Subnautica: Stranded on an alien water-world

Your starship has crashed on a distant planet, stranding you in the middle of a vast alien ocean. All you have is a life pod with a machine that creates objects from raw materials. Yes, this is another Early Access survival game. It’s from Unknown Worlds, developer of the Natural Selection series, and it’s an interesting underwater twist on the crowded open-world survival genre.

Dive off your pod into the water below and you find yourself in a beautiful undersea landscape similar to our own ocean floor, but with bizarre alien life. Shoals of fluorescent fish, blobby jelly things, and deadly space-manatees are just a few of the creatures you’ll see bobbing around in the depths on your first plunge. It’s a pretty, colourful world, and I immediately wanted to spend time here.

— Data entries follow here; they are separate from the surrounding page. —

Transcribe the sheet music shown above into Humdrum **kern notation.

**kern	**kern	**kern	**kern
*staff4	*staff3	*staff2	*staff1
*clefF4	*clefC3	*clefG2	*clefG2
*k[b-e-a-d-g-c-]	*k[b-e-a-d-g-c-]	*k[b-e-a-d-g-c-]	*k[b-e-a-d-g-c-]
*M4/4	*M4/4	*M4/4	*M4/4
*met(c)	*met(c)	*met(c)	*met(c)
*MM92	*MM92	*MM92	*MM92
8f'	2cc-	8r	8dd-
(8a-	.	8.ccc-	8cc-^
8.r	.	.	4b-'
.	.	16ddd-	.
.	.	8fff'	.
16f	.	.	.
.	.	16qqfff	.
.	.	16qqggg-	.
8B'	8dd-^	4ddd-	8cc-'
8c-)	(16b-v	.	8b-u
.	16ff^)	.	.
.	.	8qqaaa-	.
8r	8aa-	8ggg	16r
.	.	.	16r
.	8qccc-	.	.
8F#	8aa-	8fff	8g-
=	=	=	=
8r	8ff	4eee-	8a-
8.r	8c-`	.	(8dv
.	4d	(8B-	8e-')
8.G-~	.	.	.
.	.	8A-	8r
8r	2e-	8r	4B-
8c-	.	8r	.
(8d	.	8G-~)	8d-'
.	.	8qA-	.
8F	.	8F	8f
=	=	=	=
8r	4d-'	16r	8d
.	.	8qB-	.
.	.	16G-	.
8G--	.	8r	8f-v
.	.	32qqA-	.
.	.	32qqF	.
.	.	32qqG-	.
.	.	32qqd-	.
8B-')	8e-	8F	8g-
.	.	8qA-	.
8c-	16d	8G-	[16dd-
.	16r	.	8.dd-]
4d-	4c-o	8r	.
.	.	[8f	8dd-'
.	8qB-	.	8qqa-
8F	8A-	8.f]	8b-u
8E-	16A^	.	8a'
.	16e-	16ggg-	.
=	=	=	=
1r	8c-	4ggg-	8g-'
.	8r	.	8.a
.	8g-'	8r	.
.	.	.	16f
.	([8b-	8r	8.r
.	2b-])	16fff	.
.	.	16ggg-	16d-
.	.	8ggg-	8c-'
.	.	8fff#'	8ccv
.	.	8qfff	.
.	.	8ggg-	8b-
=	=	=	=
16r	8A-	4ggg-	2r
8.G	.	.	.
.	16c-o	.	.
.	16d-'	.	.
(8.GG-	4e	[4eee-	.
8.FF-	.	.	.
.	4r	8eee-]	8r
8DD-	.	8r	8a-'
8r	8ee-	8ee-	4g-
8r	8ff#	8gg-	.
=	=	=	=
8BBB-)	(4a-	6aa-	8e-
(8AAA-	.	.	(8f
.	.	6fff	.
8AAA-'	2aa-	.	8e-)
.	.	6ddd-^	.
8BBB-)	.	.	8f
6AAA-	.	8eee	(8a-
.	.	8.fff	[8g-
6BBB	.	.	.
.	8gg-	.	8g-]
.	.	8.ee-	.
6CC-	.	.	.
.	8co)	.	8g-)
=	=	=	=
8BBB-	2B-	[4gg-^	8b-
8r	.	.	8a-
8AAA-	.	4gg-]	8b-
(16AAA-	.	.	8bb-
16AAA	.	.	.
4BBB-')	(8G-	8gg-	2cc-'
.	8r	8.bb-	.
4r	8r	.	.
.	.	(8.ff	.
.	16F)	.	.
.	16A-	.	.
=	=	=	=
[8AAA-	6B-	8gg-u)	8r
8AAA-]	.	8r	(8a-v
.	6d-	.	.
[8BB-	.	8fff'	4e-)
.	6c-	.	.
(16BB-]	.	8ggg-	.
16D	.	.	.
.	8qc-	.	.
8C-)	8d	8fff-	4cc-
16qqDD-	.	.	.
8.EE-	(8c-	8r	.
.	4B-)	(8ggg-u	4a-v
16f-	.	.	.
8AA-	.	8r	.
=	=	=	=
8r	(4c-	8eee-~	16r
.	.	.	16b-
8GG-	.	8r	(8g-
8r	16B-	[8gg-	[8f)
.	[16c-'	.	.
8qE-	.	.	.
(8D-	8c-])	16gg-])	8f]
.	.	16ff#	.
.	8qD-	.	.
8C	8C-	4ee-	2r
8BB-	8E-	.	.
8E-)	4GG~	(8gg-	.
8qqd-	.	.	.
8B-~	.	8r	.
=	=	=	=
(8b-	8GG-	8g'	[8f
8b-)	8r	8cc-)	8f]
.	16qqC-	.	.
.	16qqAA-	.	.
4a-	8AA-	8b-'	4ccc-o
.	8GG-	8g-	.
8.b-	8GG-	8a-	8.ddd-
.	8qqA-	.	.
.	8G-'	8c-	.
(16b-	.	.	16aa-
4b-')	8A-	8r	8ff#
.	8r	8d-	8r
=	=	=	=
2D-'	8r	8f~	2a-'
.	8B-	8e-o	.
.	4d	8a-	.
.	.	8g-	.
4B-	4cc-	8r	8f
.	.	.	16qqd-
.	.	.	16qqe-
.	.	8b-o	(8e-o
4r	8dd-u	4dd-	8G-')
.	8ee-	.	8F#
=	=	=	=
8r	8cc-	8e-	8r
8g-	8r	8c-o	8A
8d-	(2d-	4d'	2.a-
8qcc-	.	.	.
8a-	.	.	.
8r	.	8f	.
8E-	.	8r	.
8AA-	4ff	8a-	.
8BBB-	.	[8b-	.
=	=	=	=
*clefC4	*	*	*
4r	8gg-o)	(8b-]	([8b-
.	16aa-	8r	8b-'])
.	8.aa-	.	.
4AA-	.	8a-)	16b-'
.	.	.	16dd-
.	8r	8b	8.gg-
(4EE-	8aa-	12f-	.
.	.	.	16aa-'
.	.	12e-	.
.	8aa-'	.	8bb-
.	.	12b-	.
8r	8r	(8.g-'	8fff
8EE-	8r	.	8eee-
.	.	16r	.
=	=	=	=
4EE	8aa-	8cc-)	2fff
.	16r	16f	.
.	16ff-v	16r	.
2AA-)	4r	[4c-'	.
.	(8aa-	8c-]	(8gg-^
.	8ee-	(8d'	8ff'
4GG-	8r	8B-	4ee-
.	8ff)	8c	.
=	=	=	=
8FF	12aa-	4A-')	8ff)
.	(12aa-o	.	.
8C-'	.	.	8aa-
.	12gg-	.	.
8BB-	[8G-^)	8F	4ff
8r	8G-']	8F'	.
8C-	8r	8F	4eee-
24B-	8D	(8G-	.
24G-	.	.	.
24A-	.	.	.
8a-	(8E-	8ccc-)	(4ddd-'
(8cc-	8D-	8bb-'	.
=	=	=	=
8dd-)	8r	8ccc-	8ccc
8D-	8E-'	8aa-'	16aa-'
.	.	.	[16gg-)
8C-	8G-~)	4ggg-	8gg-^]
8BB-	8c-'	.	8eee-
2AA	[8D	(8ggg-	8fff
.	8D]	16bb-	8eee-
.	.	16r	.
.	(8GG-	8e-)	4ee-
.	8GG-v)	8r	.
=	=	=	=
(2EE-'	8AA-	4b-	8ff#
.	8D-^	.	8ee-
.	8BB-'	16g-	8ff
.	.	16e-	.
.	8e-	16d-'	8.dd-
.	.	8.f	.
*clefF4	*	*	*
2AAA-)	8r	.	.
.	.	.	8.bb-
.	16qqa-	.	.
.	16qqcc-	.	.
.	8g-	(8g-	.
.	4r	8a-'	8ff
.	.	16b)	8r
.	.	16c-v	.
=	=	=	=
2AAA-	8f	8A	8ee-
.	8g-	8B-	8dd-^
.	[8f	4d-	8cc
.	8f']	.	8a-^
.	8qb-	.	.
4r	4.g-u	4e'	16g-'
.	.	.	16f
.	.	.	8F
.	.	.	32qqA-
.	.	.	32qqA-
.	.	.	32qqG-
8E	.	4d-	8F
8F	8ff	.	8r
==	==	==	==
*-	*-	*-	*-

The sea floor is littered with things to harvest, from metal debris from your crashed starship to minerals and alien plants. Once gathered, these can be taken back to your pod and transformed into useful items with a machine called a fabricator. It’s a pretty standard Minecraft -style crafting system. You make food and drink to keep yourself alive, tools like the flashlight for nighttime exploration, and, eventually, elaborate constructions such as a submersibles and underwater bases.

You build these bases using a handheld tool, plugging together corridors and modules to create simple, blocky buildings. Or if you don’t want to be tethered to one place, the Cyclops submarine doubles as a mobile base.

Water Difference
It’s a familiar setup, used by a dozen other survival games, but the underwater setting does make a difference. You have limited oxygen, making every dive into an underwater cave for a precious bit of scrap metal a risk. I’ve died many, many times by getting too cocky, and running out of air just inches from the surface.

But then you find the materials to build oxygen tanks, enabling you to delve deeper. Then an underwater glider to let you move faster. Your limitations are steadily reduced as you develop better tech, increasing your freedom.

Yet as peaceful as swimming around gathering materials and looking at colourful fish sounds, this is also a world filled with danger. You share this alien ocean with other creatures, some of which are peaceful and will ignore you, and others that are several tiers above you on the food chain. The wonder of seeing a beautiful, huge new beast looming towards you often turns to terror as it tries to eat you.

I like how the game makes you feel like an invader. You don’t belong in this ecology, and it feels like it. You’re constantly at odds with the environment and its weird aquatic inhabitants, which is the perfect setup for a survival game. My only major gripe at this early stage is the lack of any long-term goal besides just surviving. Having something distant to work towards would make the game feel less aimless. But it is only an alpha.

I thought I’d had enough of survival games, but I found Subnautica surprisingly enjoyable. It pits you against a beautiful, dangerous environment and there’s a lot to do down in its murky depths. All it needs now is an objective for us to set our sights on.